## Tasks to carry out
(a) According to the text about Enzo Iacchetti, in what year did he move to Milan?
(b) Reproduce the part of the text about Enzo Iacchetti starting with "Italian actor, comedian" and going on through "and Francesco Salvi.".
Text segment START
Italian actor, comedian and television presenter

Vincenzo "Enzo" Iacchetti (born 31 August 1952) is an Italian stand-up comedian, actor, television presenter and singer.

== Biography ==
Born in Castelleone, Iacchetti graduated in accounting and then made his apprenticeship as an entertainer performing in pizzerias and in restaurants in occasion of baptisms and weddings. In 1978 he was responsible for the programming of Radio Tresa, a little radio station in Lavena, also working as a speaker and an interviewer. In 1979 he moved to Milan, where he started performing at the Derby Club alongside other future successful comedians such as Giorgio Faletti and Francesco Salvi.

In 1981 Iacchetti made his television debut, playing a series of practical jokes for the RAI show Il Sabato dello Zecchino. After appearing in a number of other variety shows, he had his breakout in the early 1990s as a recurring guest in the Canale 5 talk show Maurizio Costanzo Show, where he became popular for his "bonsai" songs, very short humor songs usually lasting less than a minute whose lyrics were surrealistic and often nonsensical. Starting from 1994, Iacchetti got a large success as the presenter of the satirical Striscia la notizia, a role he reprised in the following seasons. In 1995, he made his debut as lead actor in the film Come quando fuori piove.

In 2009, he provided the voice for an amnesiac SpongeBob SquarePants in the Italian dub of the eponymous animated series' episode "What Ever Happened to SpongeBob?"
Text segment END
Dataset extract START
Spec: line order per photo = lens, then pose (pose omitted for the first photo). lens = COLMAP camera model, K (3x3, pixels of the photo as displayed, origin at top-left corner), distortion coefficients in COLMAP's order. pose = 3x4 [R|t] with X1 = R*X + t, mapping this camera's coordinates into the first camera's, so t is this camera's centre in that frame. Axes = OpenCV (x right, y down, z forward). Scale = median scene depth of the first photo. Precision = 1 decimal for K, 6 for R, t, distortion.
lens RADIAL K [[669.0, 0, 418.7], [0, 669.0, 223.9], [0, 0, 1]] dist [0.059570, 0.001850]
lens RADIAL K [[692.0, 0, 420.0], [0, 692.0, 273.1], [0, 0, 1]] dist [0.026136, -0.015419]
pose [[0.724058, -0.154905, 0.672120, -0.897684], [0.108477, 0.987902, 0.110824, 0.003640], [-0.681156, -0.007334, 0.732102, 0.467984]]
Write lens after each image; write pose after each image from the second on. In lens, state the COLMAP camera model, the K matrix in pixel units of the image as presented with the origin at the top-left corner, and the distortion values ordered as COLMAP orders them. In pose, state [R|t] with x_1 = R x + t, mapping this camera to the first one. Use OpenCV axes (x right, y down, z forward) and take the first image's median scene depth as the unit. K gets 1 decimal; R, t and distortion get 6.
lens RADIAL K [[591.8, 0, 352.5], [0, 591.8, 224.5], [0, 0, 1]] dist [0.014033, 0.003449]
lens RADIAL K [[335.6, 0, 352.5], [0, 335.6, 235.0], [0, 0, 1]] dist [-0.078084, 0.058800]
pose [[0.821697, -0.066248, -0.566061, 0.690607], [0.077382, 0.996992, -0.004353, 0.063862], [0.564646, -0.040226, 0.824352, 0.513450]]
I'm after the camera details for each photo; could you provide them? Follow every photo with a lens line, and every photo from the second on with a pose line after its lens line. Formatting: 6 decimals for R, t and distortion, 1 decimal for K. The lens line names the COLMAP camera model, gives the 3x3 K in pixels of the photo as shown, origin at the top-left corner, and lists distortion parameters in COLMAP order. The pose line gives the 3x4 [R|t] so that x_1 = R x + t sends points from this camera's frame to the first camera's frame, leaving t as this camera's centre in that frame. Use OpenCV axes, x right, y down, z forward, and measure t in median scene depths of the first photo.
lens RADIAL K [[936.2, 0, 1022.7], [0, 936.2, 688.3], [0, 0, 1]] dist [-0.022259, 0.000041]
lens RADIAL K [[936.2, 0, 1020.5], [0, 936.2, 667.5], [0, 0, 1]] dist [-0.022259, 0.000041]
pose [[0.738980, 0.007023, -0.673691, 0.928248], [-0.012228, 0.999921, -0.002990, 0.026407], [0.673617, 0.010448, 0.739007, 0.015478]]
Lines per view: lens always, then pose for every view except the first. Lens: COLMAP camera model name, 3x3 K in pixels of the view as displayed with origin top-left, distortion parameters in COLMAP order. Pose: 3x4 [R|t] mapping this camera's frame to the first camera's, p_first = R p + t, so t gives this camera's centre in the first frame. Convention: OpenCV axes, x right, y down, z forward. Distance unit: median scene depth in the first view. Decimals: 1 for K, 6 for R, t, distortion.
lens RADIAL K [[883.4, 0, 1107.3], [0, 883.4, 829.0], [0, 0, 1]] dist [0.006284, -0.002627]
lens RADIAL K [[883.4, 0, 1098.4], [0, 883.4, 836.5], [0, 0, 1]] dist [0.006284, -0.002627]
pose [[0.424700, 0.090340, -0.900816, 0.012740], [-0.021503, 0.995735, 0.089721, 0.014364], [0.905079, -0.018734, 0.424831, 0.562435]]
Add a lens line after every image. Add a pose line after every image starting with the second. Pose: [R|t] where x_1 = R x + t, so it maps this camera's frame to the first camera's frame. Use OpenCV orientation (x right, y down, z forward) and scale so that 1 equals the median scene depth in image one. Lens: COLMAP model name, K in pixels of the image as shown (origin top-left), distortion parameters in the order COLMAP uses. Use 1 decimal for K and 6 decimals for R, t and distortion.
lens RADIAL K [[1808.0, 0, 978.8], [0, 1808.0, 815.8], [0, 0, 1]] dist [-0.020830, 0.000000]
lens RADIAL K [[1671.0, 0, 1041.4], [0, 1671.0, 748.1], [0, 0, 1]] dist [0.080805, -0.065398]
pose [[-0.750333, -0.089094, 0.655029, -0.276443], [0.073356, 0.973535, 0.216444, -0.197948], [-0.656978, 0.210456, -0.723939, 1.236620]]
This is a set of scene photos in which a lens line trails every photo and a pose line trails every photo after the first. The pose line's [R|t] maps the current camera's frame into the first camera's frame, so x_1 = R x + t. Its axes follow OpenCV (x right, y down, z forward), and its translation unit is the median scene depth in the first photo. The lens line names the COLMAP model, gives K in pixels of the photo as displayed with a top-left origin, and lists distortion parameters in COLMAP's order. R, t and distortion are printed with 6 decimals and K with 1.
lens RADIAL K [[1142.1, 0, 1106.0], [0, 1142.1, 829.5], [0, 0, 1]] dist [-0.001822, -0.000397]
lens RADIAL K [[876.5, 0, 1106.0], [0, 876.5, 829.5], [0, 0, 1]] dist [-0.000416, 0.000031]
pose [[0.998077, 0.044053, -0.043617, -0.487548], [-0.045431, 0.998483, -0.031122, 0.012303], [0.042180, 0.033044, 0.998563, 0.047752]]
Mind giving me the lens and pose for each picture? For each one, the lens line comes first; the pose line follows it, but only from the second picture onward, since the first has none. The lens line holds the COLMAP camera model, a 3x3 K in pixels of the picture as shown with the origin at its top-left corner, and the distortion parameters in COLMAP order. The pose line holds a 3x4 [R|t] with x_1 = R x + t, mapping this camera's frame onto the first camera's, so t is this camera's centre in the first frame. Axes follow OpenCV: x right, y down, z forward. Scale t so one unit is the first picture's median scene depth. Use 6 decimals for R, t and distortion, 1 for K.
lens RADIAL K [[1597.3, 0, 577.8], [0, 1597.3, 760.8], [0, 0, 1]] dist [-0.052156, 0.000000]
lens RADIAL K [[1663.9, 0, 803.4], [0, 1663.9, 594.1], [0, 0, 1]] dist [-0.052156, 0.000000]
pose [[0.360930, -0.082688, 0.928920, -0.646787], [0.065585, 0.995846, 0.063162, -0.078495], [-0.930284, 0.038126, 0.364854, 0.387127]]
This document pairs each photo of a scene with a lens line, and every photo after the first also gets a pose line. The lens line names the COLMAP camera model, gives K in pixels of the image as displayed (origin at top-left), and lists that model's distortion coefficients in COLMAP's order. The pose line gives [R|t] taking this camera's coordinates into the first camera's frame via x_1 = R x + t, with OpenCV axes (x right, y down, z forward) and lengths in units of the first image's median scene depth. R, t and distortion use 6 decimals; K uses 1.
Dataset extract END
## Task-by-task results
(a) 1979

(b)
Italian actor, comedian and television presenter

Vincenzo "Enzo" Iacchetti (born 31 August 1952) is an Italian stand-up comedian, actor, television presenter and singer.

== Biography ==
Born in Castelleone, Iacchetti graduated in accounting and then made his apprenticeship as an entertainer performing in pizzerias and in restaurants in occasion of baptisms and weddings. In 1978 he was responsible for the programming of Radio Tresa, a little radio station in Lavena, also working as a speaker and an interviewer. In 1979 he moved to Milan, where he started performing at the Derby Club alongside other future successful comedians such as Giorgio Faletti and Francesco Salvi.